Sözcü muharriri Aytunç Erkin’e konuşan Adıgüzel’in açıklamaları şu formda:
‘20 GÜNLÜK TAM KAPANMA GEREKMEKTE’
“Pandemide gelinen nokta 20 günlük tam kapatmayı gerektirmektedir. Salgının başından beri en makûs günleri yaşamaktayız. Dünya Sıhhat Örgütü üçüncü bir dalgadan kelam etti. Mart başına kadar çok daha berbat bir süreç yaşanacak üzere görünüyor.
‘BU SAYILAR HEKİM ONAYLI’
Türkiye’nin dört bir tarafından meslektaşlarımızdan, Sıhhat İşçileri Sendikası’nın üyelerinden, büyükşehir belediyeleri ve CHP’li belediyelerden aldığım bilgilerle konuşuyorum. Şu anda yalnızca 3 ilin cenaze sayısı 24 Kasım için: İstanbul 211, İzmir 73, Ankara 31 olmak üzere toplam 315. Pandemi toplamında ise İstanbul 11 bin 600, Ankara 2 bin 923, İzmir 2 bin 87 olmak üzere 16 bin 610… Bu sayıların hekim onaylı yalnızca müspet sayılar olduğunu bilmenizi isterim. Zira vefat raporu bildiriminde ‘bulaşıcı hastalık’ kodunu girebilmek için test müspet koşulu var. Yoksa site engelliyor, seçenek vermiyor.
‘GÜNLÜK BİNİN ALTINDA DEĞİL’
İstanbul, Ankara ve İzmir’in 25 milyon nüfus barındırdığını düşünürsek, ülke geneline projeksiyon yaptığımızda günlük olumlu vefat sayılarının 800’den, pandemi süreci boyunca da 50 binden aşağı olmadığını görüyoruz. Bir de bu müspet cenazelerden hariçler var. Bu sayıdan daha fazla olmak üzere testi Covid-19 negatif vefatları ve bilerek ya da idari mobbing ile bulaşıcı hastalık girişi yapılmayan Covid-19 vefatları var ki, bu cenaze sayılarından daha da yüksek. Esasen testin hassaslığının yüzde 50 civarında olduğunu biliyoruz. Bu durumda sayılara testi negatif Covid alakalı vefatları de eklediğimizde cenaze sayısının Türkiye ölçeğinde günlük binin, pandemi toplamında da 100 binin altında olmadığını görüyoruz.
‘BAKAN KENDİ AĞZIYLA İTİRAF ETTİ’
Sıhhat Bakanı, Plan ve Bütçe Kurulu’nda bu yıl birinci 9 ayda 339 bin cenaze bildirimi olduğunu, konuşmasının bir diğer kısmında de her 10 cenazeden birinin bulaşıcı hastalık halinde rapor edildiğini kendi ağzı ile tabir etti. Bu da tutanaklarda var.

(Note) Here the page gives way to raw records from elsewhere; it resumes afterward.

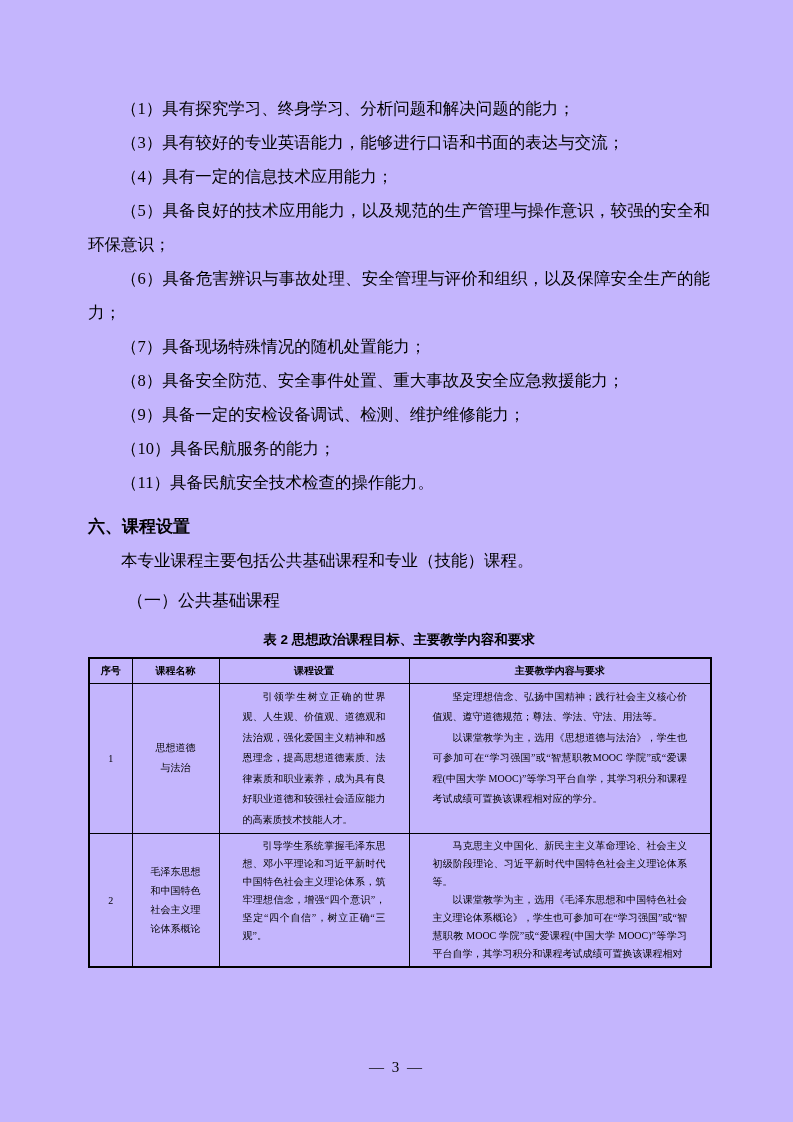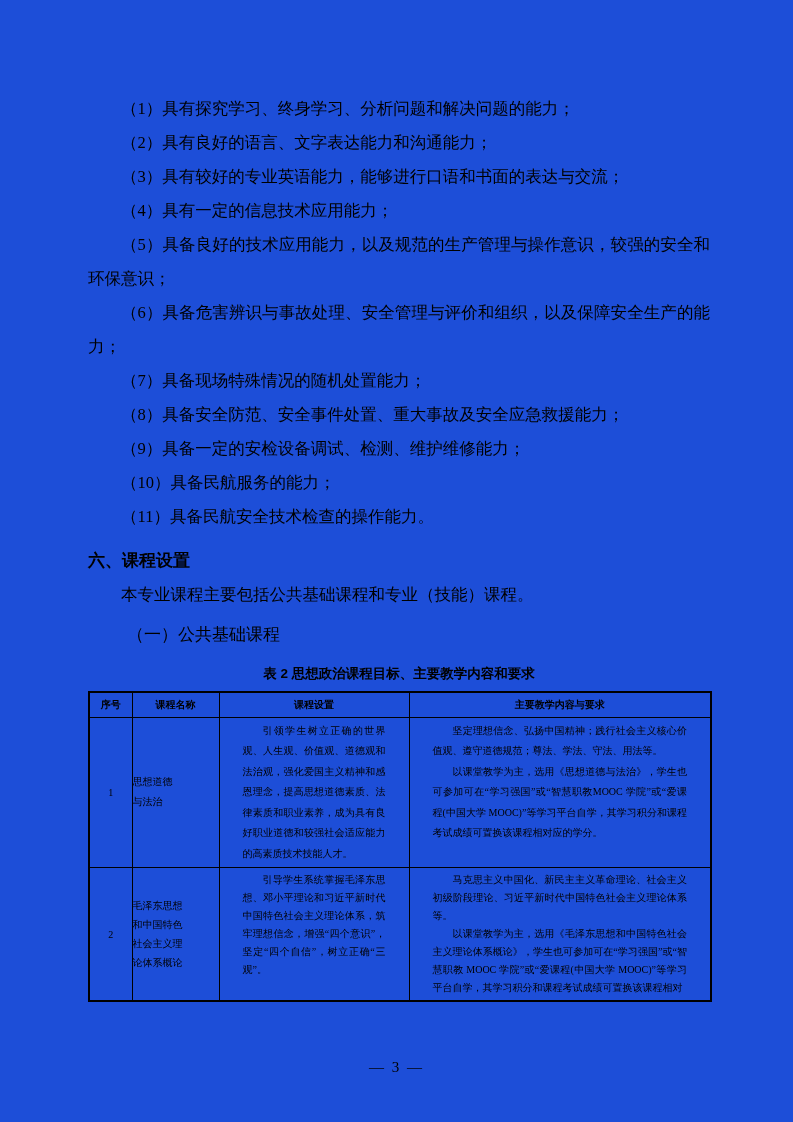--- a/index.html
+++ b/index.html
@@ -1,17 +1,17 @@
 <!DOCTYPE html>
 <html><head>
 <meta charset="utf-8">
 <style>
   html,body { margin:0; padding:0; background:#e8e8e8; }
   .page {
-    width:793px; height:1122px; margin:0 auto; background:#1d4ed8;
+    width:793px; height:1122px; margin:0 auto; background:#c4b5fd;
     position:relative; box-sizing:border-box;
     padding:92px 83px 0 88px;
     font-family:"Liberation Serif","DejaVu Serif",serif;
     color:#000;
     overflow:hidden;
   }
   .body-text p {
     margin:0; font-size:16.5px; line-height:34px;
     text-align:justify; text-indent:2em;
   }
@@ -32,40 +32,39 @@
     border-collapse:collapse; table-layout:fixed; width:622px;
     font-size:10px; border:2px solid #000;
   }
   table.course th, table.course td { border:1px solid #000; box-sizing:border-box; }
   table.course th {
     font-family:"Liberation Sans","DejaVu Sans",sans-serif;
     font-weight:bold; height:25px; padding:1px 2px; text-align:center;
   }
   td.cell-no { text-align:center; vertical-align:middle; width:43px; }
   td.cell-name {
-    text-align:left; vertical-align:middle; white-space:pre-line;
+    text-align:center; vertical-align:middle; white-space:pre-line;
     line-height:20px; padding:0;
   }
   td.cell-text { vertical-align:top; padding:3px 23px; text-align:justify; }
   td.cell-text p { margin:0; text-indent:2em; line-height:20.5px; }
   tr.tight td.cell-text p { line-height:18px; }
   tr.tight td.cell-name { line-height:19px; }
   .page-number {
     position:absolute; left:0; right:0; bottom:46px; text-align:center;
     font-size:15px; letter-spacing:2px;
   }
 </style>
 </head>
 <body>
 
 <div class="page">
 
   <div class="body-text">
     <p>（1）具有探究学习、终身学习、分析问题和解决问题的能力；</p>
-    <p>（2）具有良好的语言、文字表达能力和沟通能力；</p>
     <p>（3）具有较好的专业英语能力，能够进行口语和书面的表达与交流；</p>
     <p>（4）具有一定的信息技术应用能力；</p>
     <p>（5）具备良好的技术应用能力，以及规范的生产管理与操作意识，较强的安全和环保意识；</p>
     <p>（6）具备危害辨识与事故处理、安全管理与评价和组织，以及保障安全生产的能力；</p>
     <p>（7）具备现场特殊情况的随机处置能力；</p>
     <p>（8）具备安全防范、安全事件处置、重大事故及安全应急救援能力；</p>
     <p>（9）具备一定的安检设备调试、检测、维护维修能力；</p>
     <p>（10）具备民航服务的能力；</p>
     <p>（11）具备民航安全技术检查的操作能力。</p>
   </div>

‘YENİ 5 MİLYON OLAY DEMEK’
Sonuç olarak günde binin üzerinde cenaze mart başına kadar devam ederse ülkemiz için bu 100 günlük süreçte 100 binin üzerinde insan kaybı riski var. Keza bu 100 günlük süreçte tıpkı süratte yeni 5 milyon hadise demektir.
‘20 GÜNLÜK TAM KAPATMA ŞART!’
Teklifim tam kapatma ile hastalığı evvel durdurup, bahar aylarında da tam bitirmektir. Önümüzdeki yaz döneminde da ülkeye dışarıdan girişleri sıkı bir halde denetim altına alıp turizmi de yerli turistle karşılamak mümkündür. Biz bize yeteceksek bu türlü yetelim. Böylelikle yıllardır tatil yapma imkanı bulamayan insanımıza da gün doğmuş olur. Önümüzdeki eğitim döneminde da çocuklarımız inançlı huzurlu bir formda okullarına gidebilecek olur. Son kelamım: 20 günlük tam kapatma şart!”
‘AŞI KESİN TAHLİL DEĞİL’
“Aşı kesin tahlil değil. Zira tesiri kısa müddetli olacaktır. Takip ettiğiniz birçok şahısta hastalık geçirdikten aylar sonra antikor sıfırlanmıştır. Aşı ile sağlanacak bağışıklık çok daha kısa periyodik olacaktır. Zira bilimsel olarak, hastalık geçirilirken canlı virüs ile karşılaşıldığı için daha fazla antikor bırakır. Aşı ile verilen meyyit virüs ya da virüs kesimleri ile oluşturulan bağışıklık ise çok daha kısa vadeli olacaktır. Aşı yapılsa bile ülke içerisinde döngü hastalığı yok etmeye yetmeyecektir. Üstelik şimdi yan tesiri olmadığına dair kâfi bilimsel datalar yok.”